The presentation must involve some quantitative measure regarding the recommended course of action. Too often, people make such presentations then leave the meeting wondering how well they did. At a minimum, when the presentation is over, the question should be raised casually, "Where do we go from here?" The objective is to obtain commitment to action one way or the other before leaving the meeting.
Let’s get to work
Once a consensus has been reached on the course of action, set a time line and assign responsibilities. Designate an "account manager" to oversee compliance with the schedule. In our opinion, the account manager should not be the principal failure analyst. A good root cause analyst should be just that--a person who finds root causes. If this same person was responsible for implementing the recommendations, your organization would not complete many analyses. The way most organizations are currently structured, implementing the recommendation takes an immense amount of time.
Typically, most root cause analysis recommendations would be deemed as "improvement work" relative to the urgent reactive work that plagues industry. Where does such improvement work fit into your current computerized maintenance management system? Most have variations of a prioritization system in which an "E" ticket is an emergency, a "1" is to be acted on within 24 hours, a "2" will be acted on within 72 hours and a "3" will likely never be acted upon. Within such systems, recommendations arising from root cause analysis are given a priority "3." If this happens, chances are it will never get done because reactive work will always take precedence.

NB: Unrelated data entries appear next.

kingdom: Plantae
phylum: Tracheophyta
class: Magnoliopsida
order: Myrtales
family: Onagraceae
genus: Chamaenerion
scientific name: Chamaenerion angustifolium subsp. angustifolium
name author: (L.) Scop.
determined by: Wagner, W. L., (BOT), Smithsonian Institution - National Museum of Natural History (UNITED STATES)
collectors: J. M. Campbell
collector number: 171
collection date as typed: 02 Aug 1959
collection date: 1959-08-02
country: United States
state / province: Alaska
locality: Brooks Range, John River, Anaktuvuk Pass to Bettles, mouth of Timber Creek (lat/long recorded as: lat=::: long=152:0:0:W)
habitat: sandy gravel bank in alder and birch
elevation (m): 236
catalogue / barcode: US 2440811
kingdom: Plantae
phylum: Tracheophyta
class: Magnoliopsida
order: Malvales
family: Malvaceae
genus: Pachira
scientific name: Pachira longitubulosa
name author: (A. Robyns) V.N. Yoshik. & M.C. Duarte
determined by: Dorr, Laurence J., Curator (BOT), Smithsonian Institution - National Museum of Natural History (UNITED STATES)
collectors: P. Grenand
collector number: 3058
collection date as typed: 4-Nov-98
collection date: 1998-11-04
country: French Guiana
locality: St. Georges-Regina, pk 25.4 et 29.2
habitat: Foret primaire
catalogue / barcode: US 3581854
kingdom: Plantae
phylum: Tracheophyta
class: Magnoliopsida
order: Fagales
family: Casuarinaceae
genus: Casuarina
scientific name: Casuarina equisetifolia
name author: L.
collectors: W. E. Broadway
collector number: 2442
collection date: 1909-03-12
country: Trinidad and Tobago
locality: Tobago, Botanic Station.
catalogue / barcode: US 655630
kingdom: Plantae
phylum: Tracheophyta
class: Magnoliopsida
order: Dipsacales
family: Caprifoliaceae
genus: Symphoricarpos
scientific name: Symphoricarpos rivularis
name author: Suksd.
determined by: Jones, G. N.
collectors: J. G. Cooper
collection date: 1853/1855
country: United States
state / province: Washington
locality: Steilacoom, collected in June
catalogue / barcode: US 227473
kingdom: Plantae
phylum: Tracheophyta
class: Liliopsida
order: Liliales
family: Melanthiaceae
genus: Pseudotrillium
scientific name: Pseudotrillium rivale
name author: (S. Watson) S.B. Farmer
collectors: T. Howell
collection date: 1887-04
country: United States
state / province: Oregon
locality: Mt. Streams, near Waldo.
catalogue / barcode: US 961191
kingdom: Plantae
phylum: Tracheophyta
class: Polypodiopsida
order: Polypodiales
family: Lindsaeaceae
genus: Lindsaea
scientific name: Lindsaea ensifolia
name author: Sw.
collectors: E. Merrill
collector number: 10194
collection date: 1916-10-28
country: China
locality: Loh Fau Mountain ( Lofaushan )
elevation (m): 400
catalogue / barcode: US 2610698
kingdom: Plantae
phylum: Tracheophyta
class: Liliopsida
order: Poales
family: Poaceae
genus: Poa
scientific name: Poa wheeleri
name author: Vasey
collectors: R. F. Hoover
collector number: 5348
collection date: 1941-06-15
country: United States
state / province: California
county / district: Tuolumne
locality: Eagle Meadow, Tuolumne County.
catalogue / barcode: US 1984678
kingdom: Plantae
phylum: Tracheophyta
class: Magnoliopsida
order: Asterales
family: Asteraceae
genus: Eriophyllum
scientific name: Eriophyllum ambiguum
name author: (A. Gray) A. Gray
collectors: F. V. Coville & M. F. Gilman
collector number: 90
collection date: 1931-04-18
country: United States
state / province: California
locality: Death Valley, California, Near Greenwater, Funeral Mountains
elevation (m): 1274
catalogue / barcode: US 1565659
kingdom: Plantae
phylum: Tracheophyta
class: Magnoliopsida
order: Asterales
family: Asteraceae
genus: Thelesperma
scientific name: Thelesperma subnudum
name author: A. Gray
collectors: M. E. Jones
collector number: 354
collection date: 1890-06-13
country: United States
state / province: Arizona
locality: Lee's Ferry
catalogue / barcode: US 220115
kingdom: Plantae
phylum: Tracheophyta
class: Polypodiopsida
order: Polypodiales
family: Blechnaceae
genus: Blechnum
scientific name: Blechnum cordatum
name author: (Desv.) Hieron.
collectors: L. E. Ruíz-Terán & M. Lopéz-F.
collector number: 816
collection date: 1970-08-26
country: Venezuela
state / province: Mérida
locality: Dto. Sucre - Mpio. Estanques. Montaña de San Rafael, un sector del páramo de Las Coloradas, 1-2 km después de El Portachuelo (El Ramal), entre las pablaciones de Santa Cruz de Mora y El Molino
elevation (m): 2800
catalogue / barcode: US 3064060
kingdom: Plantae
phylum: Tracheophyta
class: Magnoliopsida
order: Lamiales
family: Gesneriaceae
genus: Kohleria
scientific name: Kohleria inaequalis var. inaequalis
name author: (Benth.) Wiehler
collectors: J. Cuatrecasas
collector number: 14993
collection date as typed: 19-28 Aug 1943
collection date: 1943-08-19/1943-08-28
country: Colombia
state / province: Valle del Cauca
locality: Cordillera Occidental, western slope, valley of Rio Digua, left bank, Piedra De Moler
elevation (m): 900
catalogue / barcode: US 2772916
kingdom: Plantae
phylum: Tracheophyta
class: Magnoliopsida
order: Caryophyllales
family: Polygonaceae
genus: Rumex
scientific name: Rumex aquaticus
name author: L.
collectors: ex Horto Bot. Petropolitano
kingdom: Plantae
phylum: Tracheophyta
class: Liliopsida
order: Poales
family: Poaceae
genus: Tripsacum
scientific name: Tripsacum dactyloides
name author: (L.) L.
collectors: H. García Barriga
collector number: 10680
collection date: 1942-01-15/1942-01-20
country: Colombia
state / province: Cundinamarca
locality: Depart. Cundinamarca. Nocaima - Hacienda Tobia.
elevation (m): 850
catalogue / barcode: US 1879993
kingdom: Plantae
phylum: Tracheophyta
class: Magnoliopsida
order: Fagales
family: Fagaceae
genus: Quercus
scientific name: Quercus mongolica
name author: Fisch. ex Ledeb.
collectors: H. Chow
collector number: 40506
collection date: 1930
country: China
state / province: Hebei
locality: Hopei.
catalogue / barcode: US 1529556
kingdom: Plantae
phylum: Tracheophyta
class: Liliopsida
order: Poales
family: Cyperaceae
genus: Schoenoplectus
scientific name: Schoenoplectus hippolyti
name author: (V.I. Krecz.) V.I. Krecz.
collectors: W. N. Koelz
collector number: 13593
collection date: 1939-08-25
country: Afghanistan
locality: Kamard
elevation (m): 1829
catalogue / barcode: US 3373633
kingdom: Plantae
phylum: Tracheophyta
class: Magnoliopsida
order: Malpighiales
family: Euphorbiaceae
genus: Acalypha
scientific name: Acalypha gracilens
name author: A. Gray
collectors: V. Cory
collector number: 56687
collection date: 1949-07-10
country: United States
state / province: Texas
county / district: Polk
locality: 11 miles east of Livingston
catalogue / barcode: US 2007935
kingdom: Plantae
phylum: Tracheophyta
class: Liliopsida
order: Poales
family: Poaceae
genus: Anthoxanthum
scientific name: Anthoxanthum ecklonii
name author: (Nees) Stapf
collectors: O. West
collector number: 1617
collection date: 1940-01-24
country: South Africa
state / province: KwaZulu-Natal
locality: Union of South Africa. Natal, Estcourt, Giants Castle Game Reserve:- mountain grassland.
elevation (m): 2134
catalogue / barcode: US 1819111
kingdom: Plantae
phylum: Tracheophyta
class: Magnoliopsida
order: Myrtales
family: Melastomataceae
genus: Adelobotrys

Insanity is doing the same thing repeatedly and expecting a different result. This applies to root cause analysis. If you make no change that gives a proactive improvement an even chance against reactive work, then such work will never get done. Try assigning a certain block of numbers to proactive work and allocating a certain percentage of maintenance resources to complete that work. We have seen people use a designation of a "P," which stands for priority proactive work and is equated to an "E" ticket. Whatever the modification, if your current system does not accommodate proactive work, then something must change.
Counting the money and spreading the word
Let’s assume the promises made were acted on with good intentions and the work was scheduled and executed via the work order system. Are we done? Absolutely not. Unless a predetermined, quantifiable metric has been achieved, something has gone awry. If there is no bottom line benefit from root cause analysis, then your efforts have failed. Only when the objectives established before starting the root cause analysis are accomplished will we be successful. Therefore, make someone responsible for tracking the variable by which you measure success.
Theoretically, we have then achieved our team charter and attained our critical success factors. Now are we successful? Yes, but...! We can be more successful by publishing our findings to the rest of the organization, so others can learn from the completed effort. Often, when we dig down to the roots of the management and organizational system, we find causes that happen daily throughout the organization. After all, many people use that same management system. Those in charge of implementing recommendations should review the applicability of these recommendations in other areas of the facility.
Once successful, let everyone know about it. That is how we gain commitment from others to get on board the root cause analysis train. Use your company newsletters, recognition systems, e-mail networks, Web site, press releases and magazine profiles to let everyone know about your progress. This is how you will be truly successful.
The biggest problem you will face at this point is how to deal with the departments that will now drop their failures in your lap. How to deal with that is the subject of another article.